Good morning. Welcome to today’s hearing on the benefits of expanding U.S. agriculture trade and eliminating barriers to agriculture exports – key factors in advancing our trade agenda and creating U.S. jobs and economic opportunity. I’d like to make four points.
First, the United States must remain the world’s leading agriculture exporter. We excel at producing and exporting a wide variety of agriculture products. For example, my home state of California is a leading exporter of dairy, beef, fruit, vegetables, and nuts. Global demand for agriculture products is increasing rapidly, creating opportunities to boost U.S. economic growth and create U.S. jobs by selling to these expanding markets.
Second, agriculture exports benefit both rural and urban America. America’s farmers and ranchers increasingly depend for their livelihoods on exports. In addition, two-thirds of the jobs supported by agriculture exports are in the nonfarm sector, in diverse areas such as transportation, financial services, and biotechnology research.
Third, we must tear down tariff and non-tariff barriers to U.S. agriculture. Tariffs must be eliminated without exclusion. In negotiations for the Trans-Pacific Partnership, or TPP, I am concerned that the Administration is not holding Japan and Canada to the level of ambition that Congress has demanded. In some cases a long timeframe may be warranted, but there has to be a path to zero. If any countries insist on retaining tariffs, then we must complete the negotiations without them and allow them to rejoin when they can commit to full tariff elimination.

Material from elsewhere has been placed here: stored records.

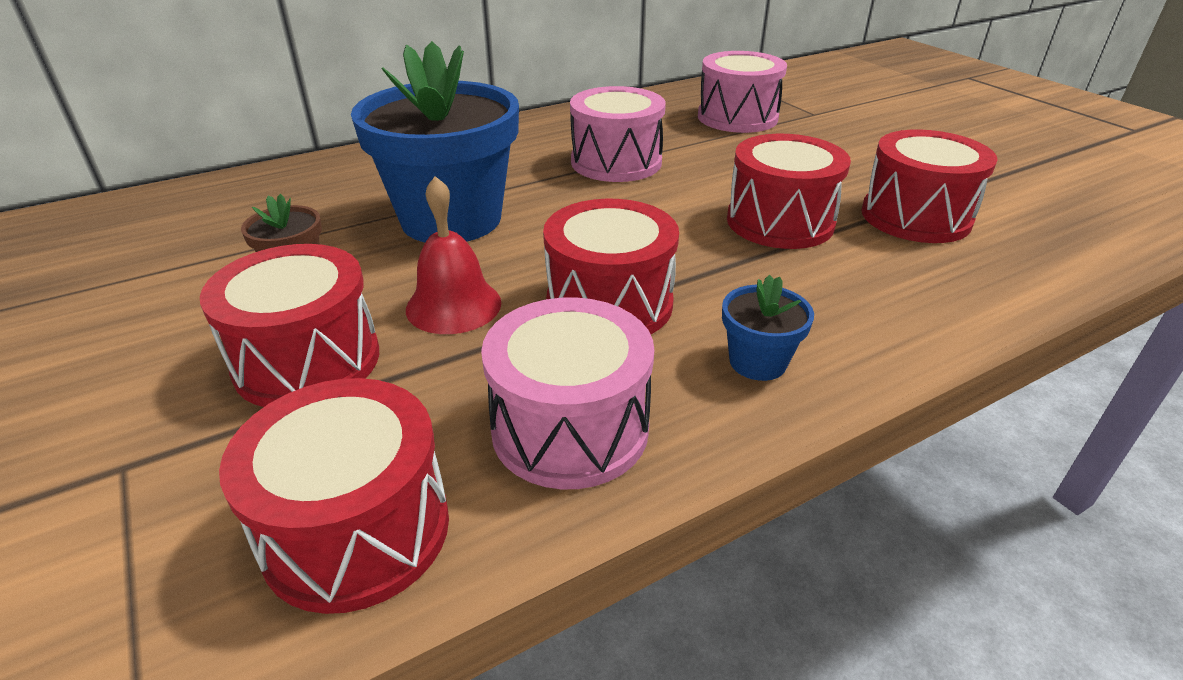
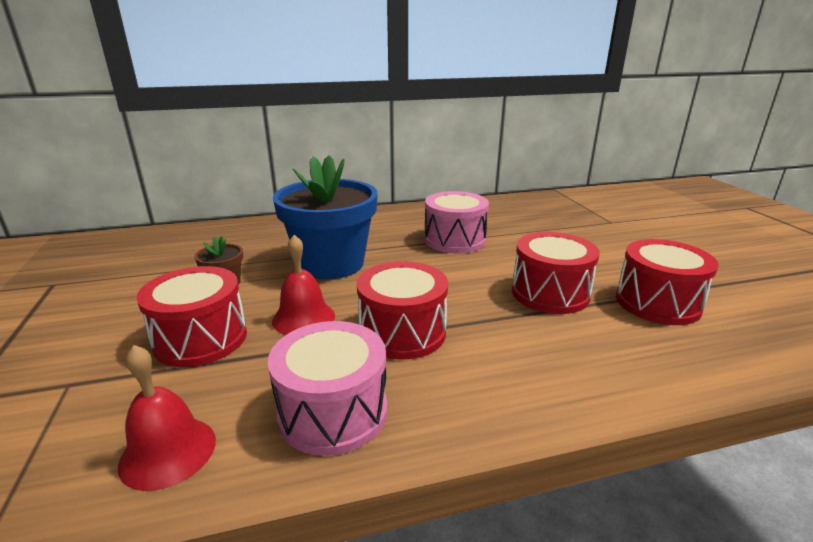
camera: 15 degrees right, 10 degrees down
red drum [219,378,449,614] -> red bell [118,345,216,491]
pink drum [698,51,787,133] -> none
blue flower pot [722,275,814,381] -> none

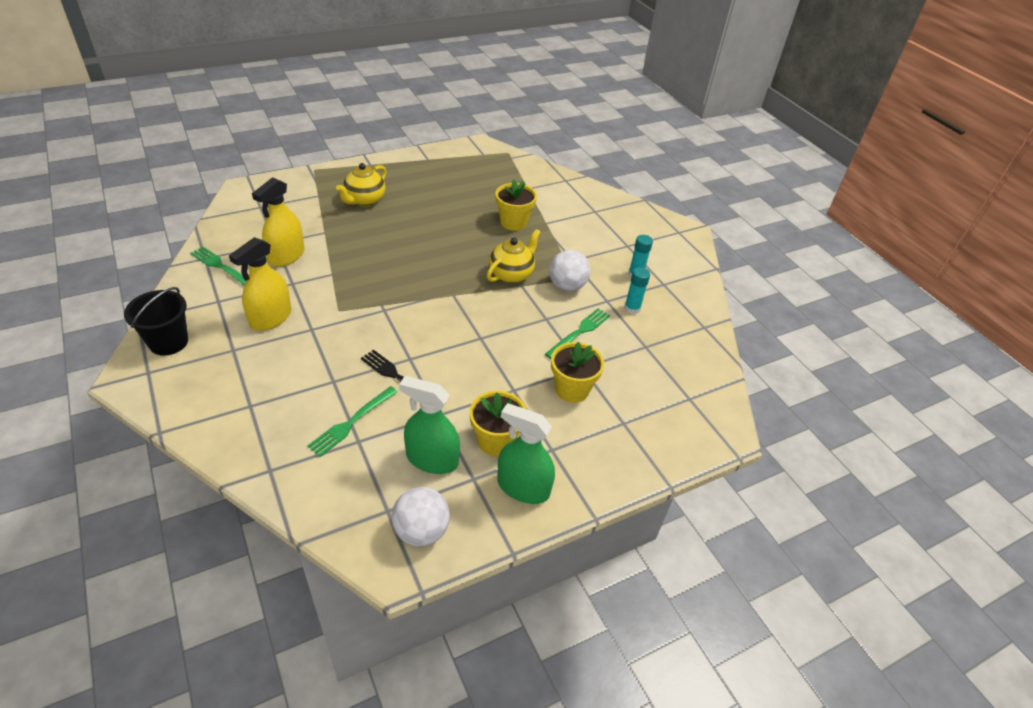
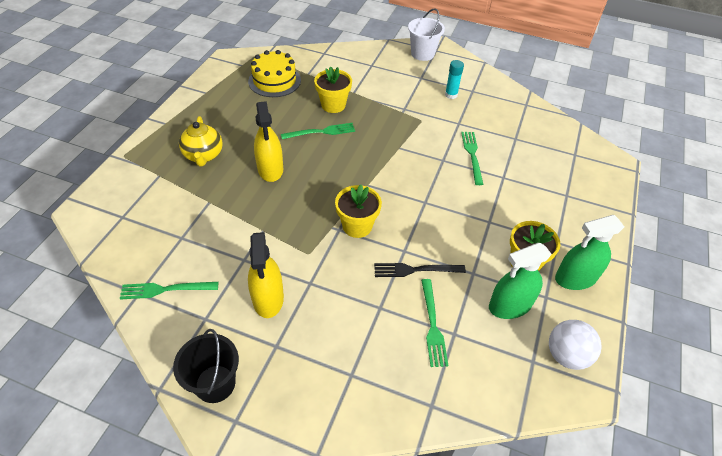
camera: 40 degrees left, 5 degrees up
yellow spray bottle [252,177,305,267] -> yellow spray bottle moved to [254,101,283,182]
yellow teapot [487,229,540,283] -> none
white ball [549,250,591,291] -> none
yellow flower pot [551,342,604,403] -> yellow flower pot moved to [335,185,382,238]
turquoise glue stick [624,267,650,314] -> none
none -> yellow cake [248,50,301,97]
none -> green fork [281,123,355,139]
none -> white bucket [408,8,445,61]

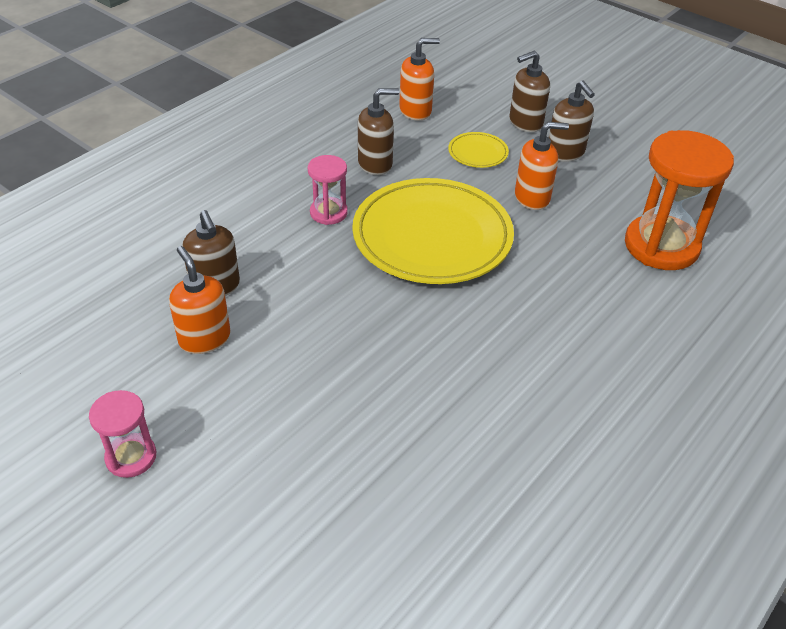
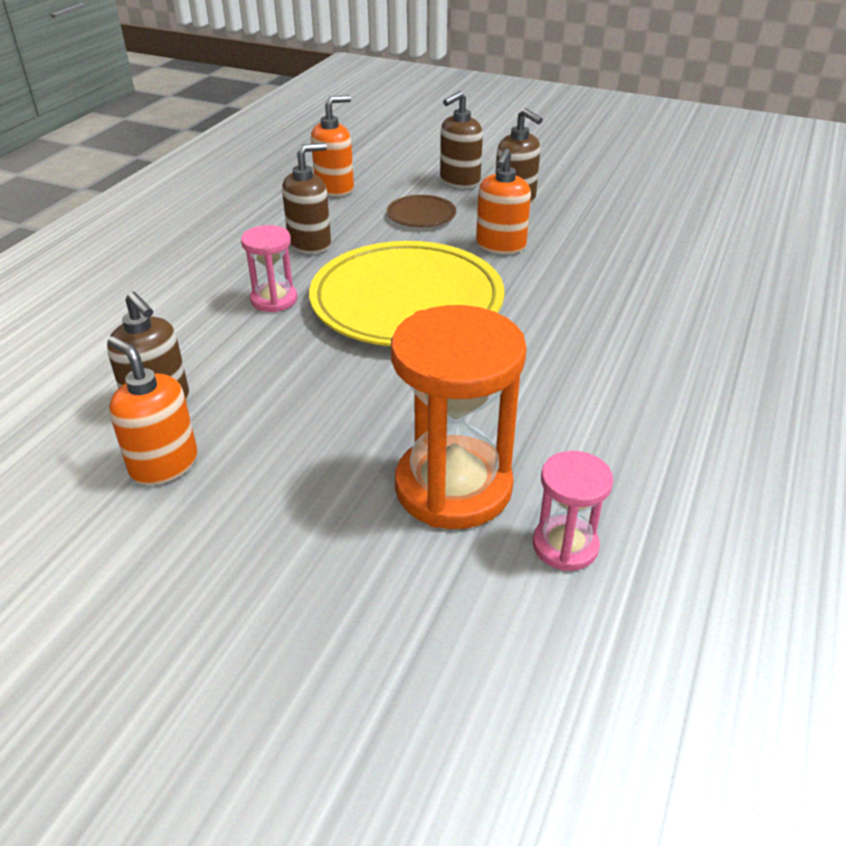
camera: 15 degrees left, 5 degrees down
pink hourglass [89,390,156,478] -> pink hourglass moved to [533,451,613,571]
yellow plate [448,132,509,168] -> brown plate [387,195,456,227]
orange soap dispenser [515,122,569,210] -> orange soap dispenser turned 135 degrees clockwise [476,148,531,254]
orange hourglass [625,130,734,270] -> orange hourglass moved to [391,305,527,529]

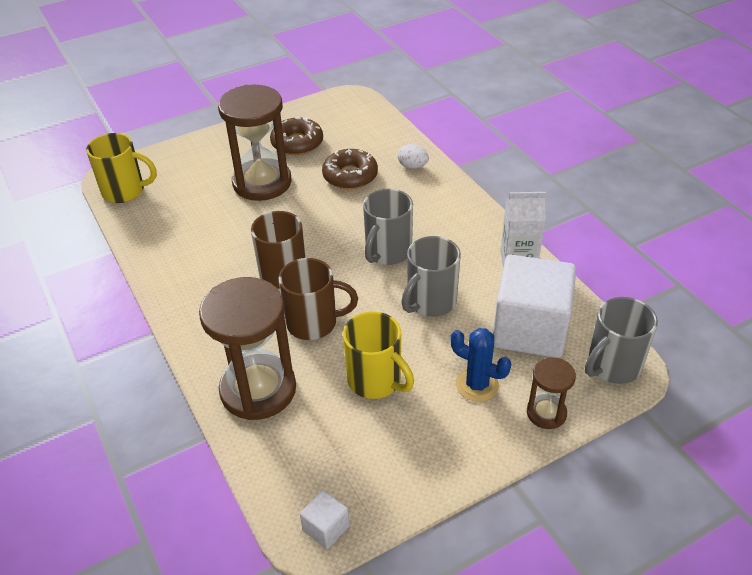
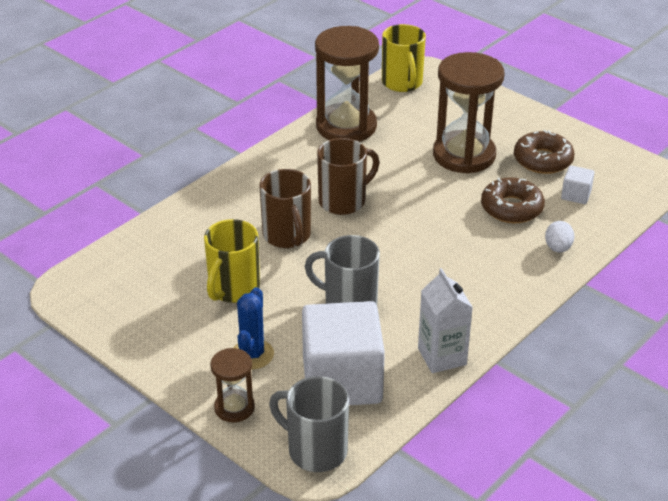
camera: 70 degrees right, 5 degrees down
brown hourglass [199,277,296,420] -> brown hourglass moved to [315,26,379,142]
white cube [300,490,350,549] -> white cube moved to [561,165,595,204]
grey mug [363,189,413,265] -> none

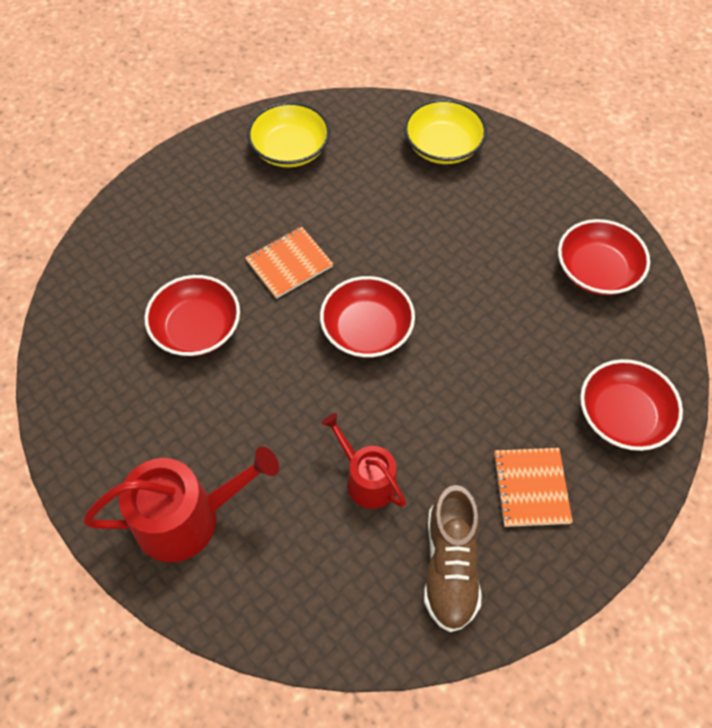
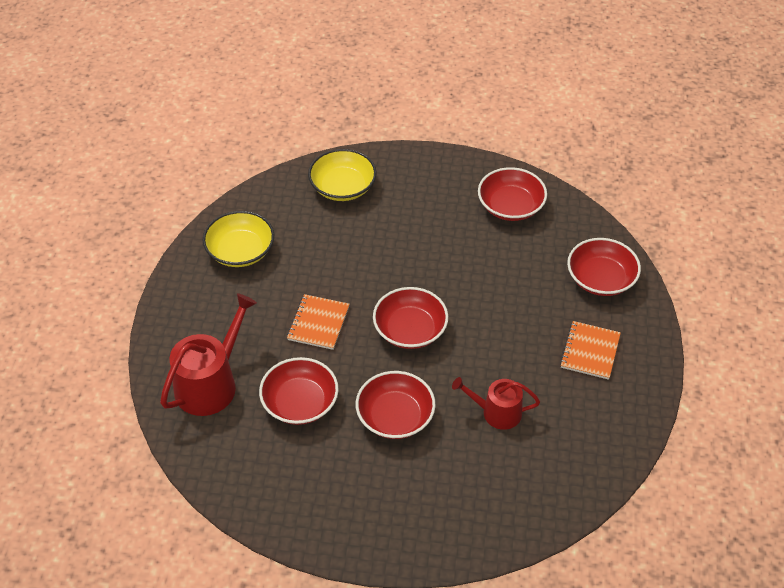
camera: 40 degrees left, 10 degrees down
red watering can [83,447,279,562] -> red watering can moved to [160,293,257,416]
brown shoe [424,485,481,632] -> none
orange notebook [493,448,573,527] -> orange notebook turned 60 degrees clockwise [560,321,621,380]
none -> red bowl [356,371,436,439]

A growing concern is non-tariff barriers, particularly unwarranted sanitary and phytosanitary or SPS measures. While countries can implement measures to protect human, animal, and plant health, many measures are actually thinly veiled protectionist barriers that ignore science and international standards, and do not enhance food safety in any way. I’m pleased that the Administration has heard Congress’s message that only strong, enforceable rules will ensure that SPS measures are transparent, science-based, and are not unduly restrictive. I am particularly concerned by European restrictions on the use of generic food names, which the EU improperly designates as geographical indications. This threatens the U.S. dairy industry and cannot be tolerated. The TPP and U.S.-EU trade negotiations are good opportunities to reduce both tariff and non-tariff barriers. To gain support in Congress, these agreements must result in complete market access.
Fourth, to strengthen USTR’s position in trade negotiations, we must pass Trade Promotion Authority without delay. The Bipartisan Congressional Trade Priorities Act introduced earlier this year would establish clear direction to open agriculture markets and address unwarranted SPS measures and other trade barriers. If the Administration finishes these negotiations before TPA is granted, it will not get the best deal for our farmers or other exporters. Therefore, I call on the Administration to focus on passing TPA in Congress before completing TPP.